-- TASK DETAILS --
From the entries below, copy every line that holds the word "xChannelSelector".

Items listed in a dataset
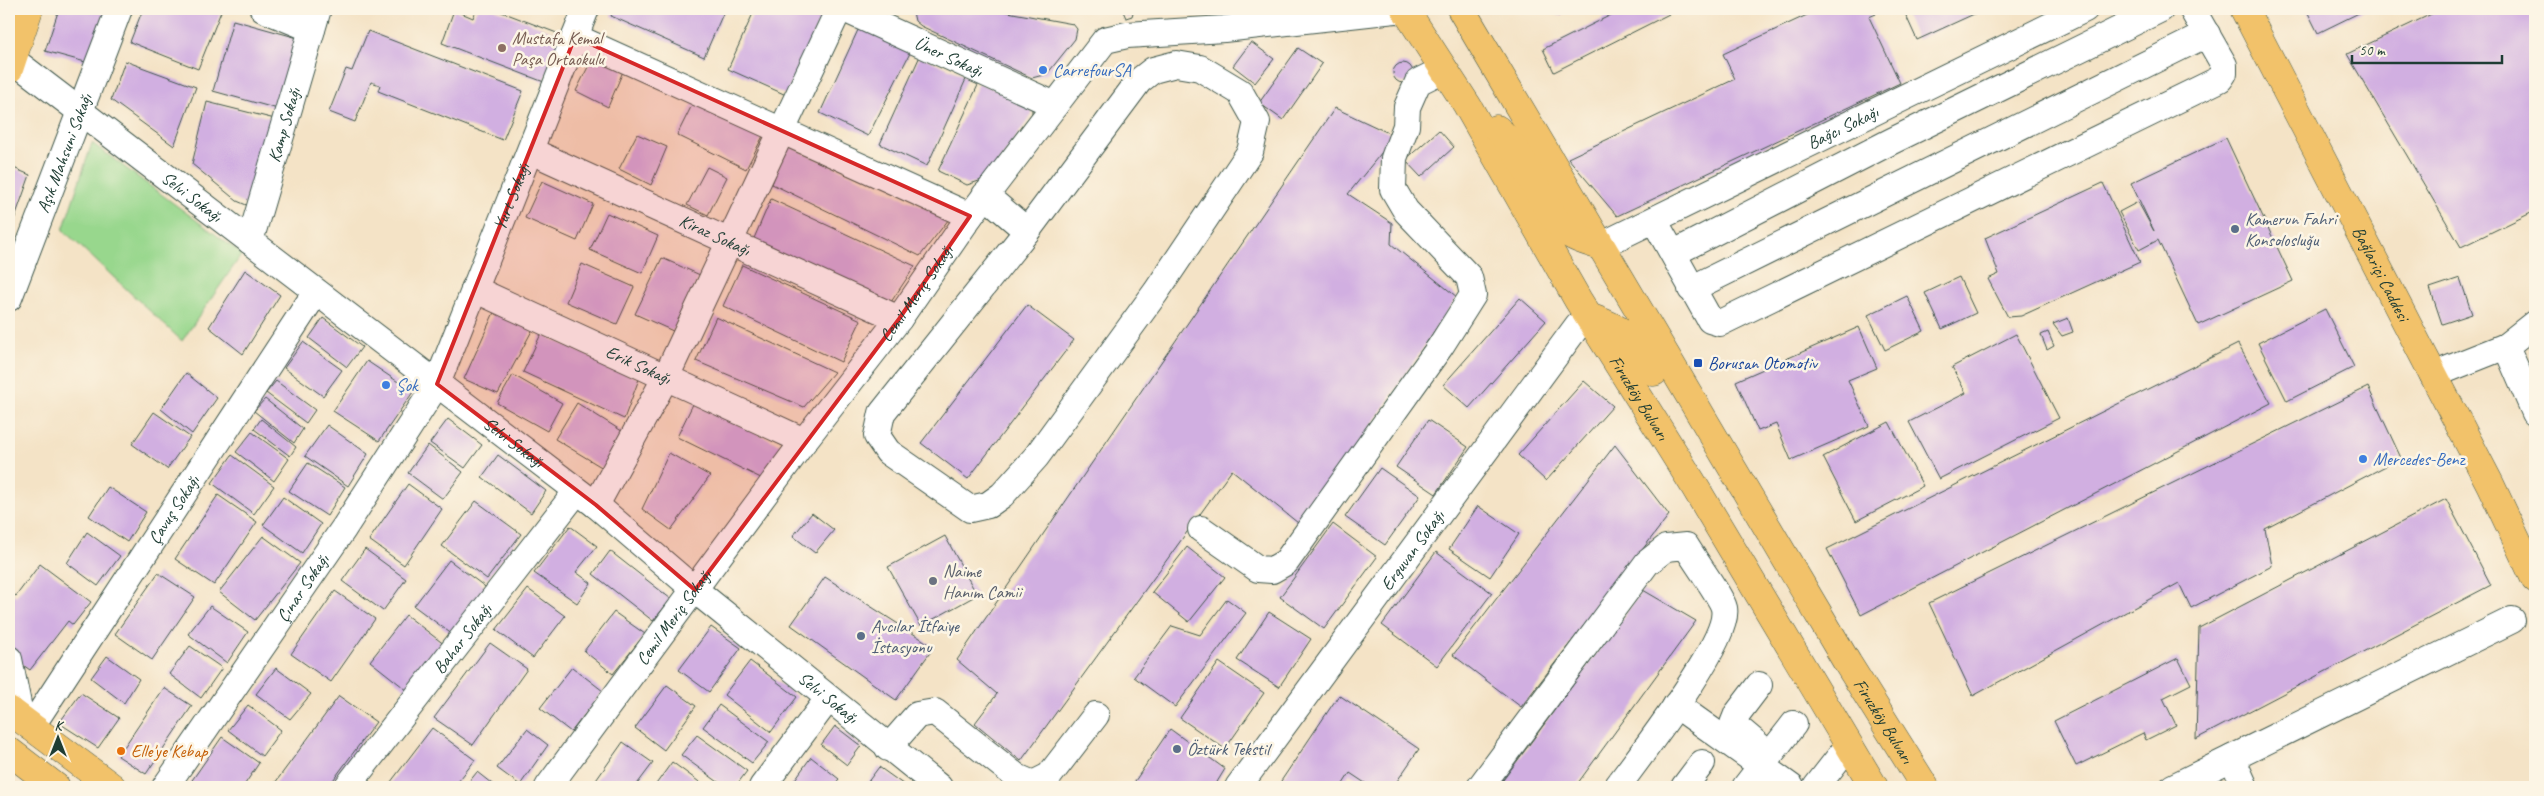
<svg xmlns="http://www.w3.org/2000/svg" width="2544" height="796" viewBox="0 0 2544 796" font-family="Caveat,sans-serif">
<rect width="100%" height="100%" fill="#fcf5e5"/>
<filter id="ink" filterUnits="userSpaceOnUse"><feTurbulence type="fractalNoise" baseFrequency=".02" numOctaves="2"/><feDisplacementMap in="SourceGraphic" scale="10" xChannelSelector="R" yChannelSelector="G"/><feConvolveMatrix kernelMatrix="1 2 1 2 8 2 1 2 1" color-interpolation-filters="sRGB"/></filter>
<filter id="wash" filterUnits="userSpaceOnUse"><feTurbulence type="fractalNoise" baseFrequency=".0096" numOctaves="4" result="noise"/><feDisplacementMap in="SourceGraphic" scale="20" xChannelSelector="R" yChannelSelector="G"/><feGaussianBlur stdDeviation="1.12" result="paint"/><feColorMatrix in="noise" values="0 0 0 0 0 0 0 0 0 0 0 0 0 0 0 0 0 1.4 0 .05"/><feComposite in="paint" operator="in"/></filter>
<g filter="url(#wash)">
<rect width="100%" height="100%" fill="#f4e3c6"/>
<!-- green -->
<path fill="#98d78d" stroke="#5c8a60" d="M92,143L242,254L182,341L63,230Z"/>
<g id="blocks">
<!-- building -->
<path fill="#d1afe1" d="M59,9H109L89,63L45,51Z
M143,9H222L198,69L130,42Z
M477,9H494L562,35L544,82L442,43L454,10L473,18Z
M614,9H725L704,57L611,16Z
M755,9H825L786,95L728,69Z
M915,9H991L1073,24L1077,29L1075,39L1047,74L1032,78L921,26L915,21L913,12Z
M1122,9H1134L1132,16L1126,18Z
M1554,9H1573L1558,16Z
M1623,9H1666L1669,14L1554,72L1543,49Z
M1820,9H1873L1876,14L1869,17L1900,83L1617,216L1568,158L1735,79L1723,54Z
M1903,9H1985L1917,40Z
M2306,9H2367L2318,33Z
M2442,9H2535V211L2461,247L2347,54Z
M233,20L298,38L278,109L213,91Z
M866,29L911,51L868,136L820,113L858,30Z
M368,31L523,91L503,140L378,91L380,85L371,82L355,122L329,112L346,69L352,71Z
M1251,42L1274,59L1255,83L1233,66Z
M1298,48L1322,64L1283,120L1259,103Z
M594,55L624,69L608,107L576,91Z
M920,56L967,77L927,166L880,144Z
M125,61L196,87L174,146L111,100Z
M1393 73a10 10 0 1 1 20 0a10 10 0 1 1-20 0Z
M979,83L1032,105V114L991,173L979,181L967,185L938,171Z
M695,99L764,134L746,169L677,135Z
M207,102L275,119L251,207L237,201L192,164Z
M1335,108L1395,136L1348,194L1392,223L1391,244L1457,297L1303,527L1232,470L1021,761L975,723L997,694L957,660Z
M1439,130L1454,147L1421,177L1405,160Z
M637,134L667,147L651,185L619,169Z
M2226,138L2293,281L2198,325L2158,240L2139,250L2119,212L2138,202L2154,231L2131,183Z
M786,145L949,219L920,256L772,184Z
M9,166L30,175L9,234Z
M707,167L727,177L708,215L687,205Z
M542,181L593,204L577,241L525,218Z
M2103,183L2140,262L2021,316L2008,317L1988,279L1999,274L1985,238Z
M771,199L915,266L889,305L752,243Z
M607,213L658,236L642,273L590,250Z
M662,258L700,275L673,331L635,314Z
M582,264L634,287L617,324L566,302Z
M742,265L861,320L841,362L723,306Z
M245,270L280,295L243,354L209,327Z
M1959,277L1976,313L1942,329L1925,293Z
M2460,278L2472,314L2442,324L2430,288Z
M1907,296L1924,331L1885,350L1868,315Z
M1520,298L1546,321L1469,408L1443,385Z
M1027,305L1074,340L968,479L921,443Z
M2325,309L2354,367L2287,401L2258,343Z
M495,310L534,327L498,394L464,379Z
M716,317L834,372L804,407L696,361Z
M323,318L362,347L347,367L309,338Z
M2068,318L2073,332L2062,336L2053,324Z
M1859,327L1877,368L1848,380L1869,426L1791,460L1776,424L1758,431L1736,381Z
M2048,332L2054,346L2047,350L2041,335Z
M541,334L639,379L624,419L523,372Z
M2016,334L2059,418L1939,479L1909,422L1966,393L1952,367Z
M303,342L342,370L323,396L284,368Z
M2238,344L2271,403L1861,615L1827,549Z
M367,361L413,392L379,441L333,411Z
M186,373L217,398L192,434L161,409Z
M513,375L562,403L547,431L497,403Z
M276,381L315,410L306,423L266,393Z
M1584,381L1613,406L1546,481L1518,455Z
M2368,387L2401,458L2265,529L2272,566L2191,608L2179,583L1973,696L1929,603Z
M265,399L303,429L294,443L254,411Z
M694,402L785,447L767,481L677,437Z
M577,403L625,433L603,468L555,439Z
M154,412L190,437L167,469L132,444Z
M261,419L296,447L290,456L254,429Z
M448,419L482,445L465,468L430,443Z
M1428,420L1468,447L1436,494L1396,467Z
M1889,422L1923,486L1856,521L1823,457Z
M327,425L368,454L348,486L305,456Z
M252,432L289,459L274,481L236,452Z
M428,445L463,472L443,499L408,473Z
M1615,445L1669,515L1521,707L1453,655Z
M669,453L710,476L671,530L642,509Z
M232,455L274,486L254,514L212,483Z
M498,455L546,491L531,513L482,477Z
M308,463L345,487L327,516L289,491Z
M1380,468L1420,496L1385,545L1345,517Z
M408,484L442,509L404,565L369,540Z
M108,487L146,512L127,542L89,516Z
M218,495L257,522L214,585L175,559Z
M283,497L321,524L302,553L263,525Z
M2446,499L2491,585L2196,739L2199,628Z
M476,501L521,534L487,579L442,546Z
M1478,506L1519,534L1490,577L1449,549Z
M812,513L834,530L815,553L793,536Z
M1333,524L1377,557L1324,629L1280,597Z
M570,526L597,546L576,572L591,583L577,603L534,573Z
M87,532L120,556L98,586L67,563Z
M263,536L300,563L255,620L219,592Z
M945,536L977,595L921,626L888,567Z
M1187,547L1225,577L1189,622L1152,592Z
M365,549L406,579L383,611L342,581Z
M610,551L671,599L653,621L593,574Z
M1436,552L1492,593L1437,666L1382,625Z
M449,560L488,589L453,635L414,606Z
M40,564L91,602L73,625L68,621L30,670L9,655V591L16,596Z
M158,573L195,597L152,660L115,634Z
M825,577L934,647L896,700L791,625Z
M528,589L565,616L533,658L496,630Z
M1643,590L1696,621L1575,787H1498Z
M335,591L375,619L331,682L291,654Z
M1227,599L1246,613L1175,707L1134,677L1172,626L1200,635Z
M210,606L248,632L227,663L188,634Z
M614,612L645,634L613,674L584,651Z
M1269,612L1311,639L1279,687L1237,660Z
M406,615L445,645L408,691L370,661Z
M711,627L741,648L709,692L679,670Z
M490,643L527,669L473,745L434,718Z
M190,646L222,668L201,698L169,674Z
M107,656L139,679L124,703L91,678Z
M2178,658L2191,684L2163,698L2176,725L2146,740L2143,733L2076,766L2054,721Z
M750,661L797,697L771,732L724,695Z
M1219,662L1264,693L1225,749L1180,718Z
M572,667L603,691L571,732L540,708Z
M276,668L311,694L290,719L256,694Z
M667,685L696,706L664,750L635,728Z
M164,688L192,706L146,774L118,756Z
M81,693L119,718L98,748L59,723Z
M1339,695L1419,749L1393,787H1371L1350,773L1341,787H1277Z
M339,696L376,722L328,787H272Z
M248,705L281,730L262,756L228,730Z
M719,705L769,742L752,763L703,727Z
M835,726L861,746L847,765L821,745Z
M432,728L475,760L454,787H387Z
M527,729L548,745L520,785L497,768Z
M1170,729L1225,769L1214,787H1131Z
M697,735L747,771L735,787H725L681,755Z
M222,737L259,763L243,787H190L188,786Z
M623,742L653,763L635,787H594L592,786Z
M811,757L839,779L832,787H794L791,785Z
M672,762L706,787H654Z
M879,767L907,787H864Z
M477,772L496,787H465Z"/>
</g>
</g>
<g filter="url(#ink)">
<use href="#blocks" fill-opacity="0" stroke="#3f564a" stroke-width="1"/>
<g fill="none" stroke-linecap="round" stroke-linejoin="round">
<defs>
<g id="minor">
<path d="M263,9L312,29"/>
<path id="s1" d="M844,9L1055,105"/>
<path d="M575,37L970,216"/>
<path id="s2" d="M9,57L596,505L695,590L939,787"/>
<path d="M1176,64L1200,68L1240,92L1257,122L1250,152L1156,292L1036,457L1002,495L988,505L970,509L888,452L877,436L882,413L1027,231L1139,81L1153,70Z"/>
<path id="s3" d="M531,151L899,319"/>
<path d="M985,195L1027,231"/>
<path d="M1654,220L1710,320L1720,323L2220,79L2224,73V65L2192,9"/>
<path id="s4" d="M250,241L318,9"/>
<path id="s5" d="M1600,246L2085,9"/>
<path d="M1674,253L1890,142L2161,9"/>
<path id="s6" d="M474,289L804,441"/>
<path d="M1691,289L2207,34"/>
<path id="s7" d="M9,298L119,9"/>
<path d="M2506,346L2535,413"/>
<path d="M2433,375L2506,346L2535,323"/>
<path d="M596,505L666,377L839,9"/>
<path d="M1201,529L1258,569L1272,570L1286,562L1440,347L1473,295L1469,277L1406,211L1393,189L1394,158L1406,126L1407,107L1418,82L1444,69"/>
<path d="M9,659L21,719"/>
<path d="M1759,685L1737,714L1733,724L1759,746"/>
<path d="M1676,705L1791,787"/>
<path id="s8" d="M31,727L316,292"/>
<path d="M888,748L917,715L935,712L1017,777L1033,784L1049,776L1096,715"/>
<path d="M2232,758L2245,787"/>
<path id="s9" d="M165,787L344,528L437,384L586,9"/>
<path id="s10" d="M347,787L577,491"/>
<path id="s11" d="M548,787L804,441L899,319L970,216L1105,40L1127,35L1224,29L1404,9"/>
<path d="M762,787L828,699"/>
<path id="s12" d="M1238,787L1578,325L1589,317"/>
<path d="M1480,787L1647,563L1666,548L1686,546C1693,558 1722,598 1724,608C1731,640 1638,758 1617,787"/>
<path d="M1684,787L1702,763"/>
<path d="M1745,787L1794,724"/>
<path d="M1816,787L1848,746"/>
<path d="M2173,787L2512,620"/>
</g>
<g id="major">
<path id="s13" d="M1405,9L1467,105L1578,300L1692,482L1874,787"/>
<path id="s14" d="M1461,9L1848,664L1925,787"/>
<path id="s15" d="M2244,9L2490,484L2535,579"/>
<path d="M9,69L29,9"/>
<path d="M1497,129C1527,153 1541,214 1571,235C1579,240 1591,243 1600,246"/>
<path d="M1589,317C1626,330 1636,339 1654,372"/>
<path d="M9,710L112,787"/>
</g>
<path id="highway" d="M9,751L56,787"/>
</defs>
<!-- minor casing -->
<use href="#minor" stroke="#3f564a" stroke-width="28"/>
<!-- major casing -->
<use href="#major" stroke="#3f564a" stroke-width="29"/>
<!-- highway casing -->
<use href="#highway" stroke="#3f564a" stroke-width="29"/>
<!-- minor -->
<use href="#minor" stroke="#fff" stroke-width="26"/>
<!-- major -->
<use href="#major" stroke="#f2c26a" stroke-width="28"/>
<!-- highway -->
<use href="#highway" stroke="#f2c26a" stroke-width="28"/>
</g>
</g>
<!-- marked area -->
<path fill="#d62828" fill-opacity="0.2" stroke="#d62828" stroke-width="4" stroke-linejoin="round" d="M575,37L970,216L899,319L695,590L596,505L437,384Z"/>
<!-- markers -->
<circle fill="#8d6e63" stroke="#fcf5e5" stroke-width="2" cx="502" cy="48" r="5"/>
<g fill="#3f7fe0" stroke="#fcf5e5" stroke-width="2">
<circle cx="1043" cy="70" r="5"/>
<circle cx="386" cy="385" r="5"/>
<circle cx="2363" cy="459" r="5"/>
</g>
<g fill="#5c6f8a" stroke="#fcf5e5" stroke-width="2">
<circle cx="2235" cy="229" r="5"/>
<circle cx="861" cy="636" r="5"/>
<circle cx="1177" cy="749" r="5"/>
</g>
<rect fill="#1a4fb4" stroke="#fcf5e5" stroke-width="2" x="1693" y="358" width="10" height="10" rx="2.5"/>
<circle fill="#6b7280" stroke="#fcf5e5" stroke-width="2" cx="933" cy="581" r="5"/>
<circle fill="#e8710a" stroke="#fcf5e5" stroke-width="2" cx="121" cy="751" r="5"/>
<g text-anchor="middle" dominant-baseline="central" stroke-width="5" stroke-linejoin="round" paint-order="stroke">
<!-- education labels -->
<g font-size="18" fill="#785e54" stroke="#fcf5e5" text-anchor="start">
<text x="512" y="38">Mustafa Kemal<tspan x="512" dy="21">Paşa Ortaokulu</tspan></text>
</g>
<!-- street labels -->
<g font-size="18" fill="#1f3d34" stroke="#fcf5e5">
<text stroke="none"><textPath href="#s1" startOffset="115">Üner Sokağı</textPath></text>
<text stroke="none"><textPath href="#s4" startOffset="121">Kamp Sokağı</textPath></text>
<text stroke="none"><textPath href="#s5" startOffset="270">Bağcı Sokağı</textPath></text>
<text stroke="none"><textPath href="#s7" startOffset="155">Aşık Mahsuni Sokağı</textPath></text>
<text stroke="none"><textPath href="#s2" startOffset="230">Selvi Sokağı</textPath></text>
<text stroke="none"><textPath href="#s9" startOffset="688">Yurt Sokağı</textPath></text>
<text stroke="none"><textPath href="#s3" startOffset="202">Kiraz Sokağı</textPath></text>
<text stroke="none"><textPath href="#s15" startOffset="298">Bağlariçi Caddesi</textPath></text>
<text stroke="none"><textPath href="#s11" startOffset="616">Cemil Meriç Sokağı</textPath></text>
<text stroke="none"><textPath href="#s6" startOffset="181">Erik Sokağı</textPath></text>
<text stroke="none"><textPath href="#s13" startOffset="454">Firuzköy Bulvarı</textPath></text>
<text stroke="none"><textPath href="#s2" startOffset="635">Selvi Sokağı</textPath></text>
<text stroke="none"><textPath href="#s8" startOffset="260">Çavuş Sokağı</textPath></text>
<text stroke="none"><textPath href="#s12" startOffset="294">Erguvan Sokağı</textPath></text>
<text stroke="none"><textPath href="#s9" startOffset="242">Çınar Sokağı</textPath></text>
<text stroke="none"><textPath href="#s11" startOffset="211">Cemil Meriç Sokağı</textPath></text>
<text stroke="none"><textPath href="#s10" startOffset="188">Bahar Sokağı</textPath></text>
<text stroke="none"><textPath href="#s2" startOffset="1040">Selvi Sokağı</textPath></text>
<text stroke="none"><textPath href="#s14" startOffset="828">Firuzköy Bulvarı</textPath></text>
</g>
<!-- shop labels -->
<g font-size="18" fill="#366cbe" stroke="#fcf5e5" text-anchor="start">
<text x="1053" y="70">CarrefourSA</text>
<text x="396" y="385">Şok</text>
<text x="2373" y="459">Mercedes-Benz</text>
</g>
<!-- service labels -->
<g font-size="18" fill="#4e5e75" stroke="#fcf5e5" text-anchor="start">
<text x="2245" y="219">Kamerun Fahri<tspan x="2245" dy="21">Konsolosluğu</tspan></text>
<text x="871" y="626">Avcılar İtfaiye<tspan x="871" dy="21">İstasyonu</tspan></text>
<text x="1187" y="749">Öztürk Tekstil</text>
</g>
<!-- transit labels -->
<g font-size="18" fill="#164399" stroke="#fcf5e5" text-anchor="start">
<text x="1708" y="363">Borusan Otomotiv</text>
</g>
<!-- worship labels -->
<g font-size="18" fill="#5b616d" stroke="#fcf5e5" text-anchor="start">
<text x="943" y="571">Naime<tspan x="943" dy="21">Hanım Camii</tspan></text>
</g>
<!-- food labels -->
<g font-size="18" fill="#c56008" stroke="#fcf5e5" text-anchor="start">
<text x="131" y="751">Elle'ye Kebap</text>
</g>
</g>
<!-- margin -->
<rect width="2544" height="796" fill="none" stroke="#fcf5e5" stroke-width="30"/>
<!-- north arrow -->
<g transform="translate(58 738)" stroke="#fcf5e5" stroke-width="4" paint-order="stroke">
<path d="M0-4L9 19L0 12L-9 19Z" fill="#1f3d34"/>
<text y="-8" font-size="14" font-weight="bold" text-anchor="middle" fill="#1f3d34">K</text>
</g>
<!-- scale -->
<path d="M2352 55v8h150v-8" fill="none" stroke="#1f3d34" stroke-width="2.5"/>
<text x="2359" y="55" font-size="15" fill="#1f3d34" stroke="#fcf5e5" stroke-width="4" paint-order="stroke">50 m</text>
</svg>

-- SOLUTION FOR THIS TASK --
<filter id="ink" filterUnits="userSpaceOnUse"><feTurbulence type="fractalNoise" baseFrequency=".02" numOctaves="2"/><feDisplacementMap in="SourceGraphic" scale="10" xChannelSelector="R" yChannelSelector="G"/><feConvolveMatrix kernelMatrix="1 2 1 2 8 2 1 2 1" color-interpolation-filters="sRGB"/></filter>
<filter id="wash" filterUnits="userSpaceOnUse"><feTurbulence type="fractalNoise" baseFrequency=".0096" numOctaves="4" result="noise"/><feDisplacementMap in="SourceGraphic" scale="20" xChannelSelector="R" yChannelSelector="G"/><feGaussianBlur stdDeviation="1.12" result="paint"/><feColorMatrix in="noise" values="0 0 0 0 0 0 0 0 0 0 0 0 0 0 0 0 0 1.4 0 .05"/><feComposite in="paint" operator="in"/></filter>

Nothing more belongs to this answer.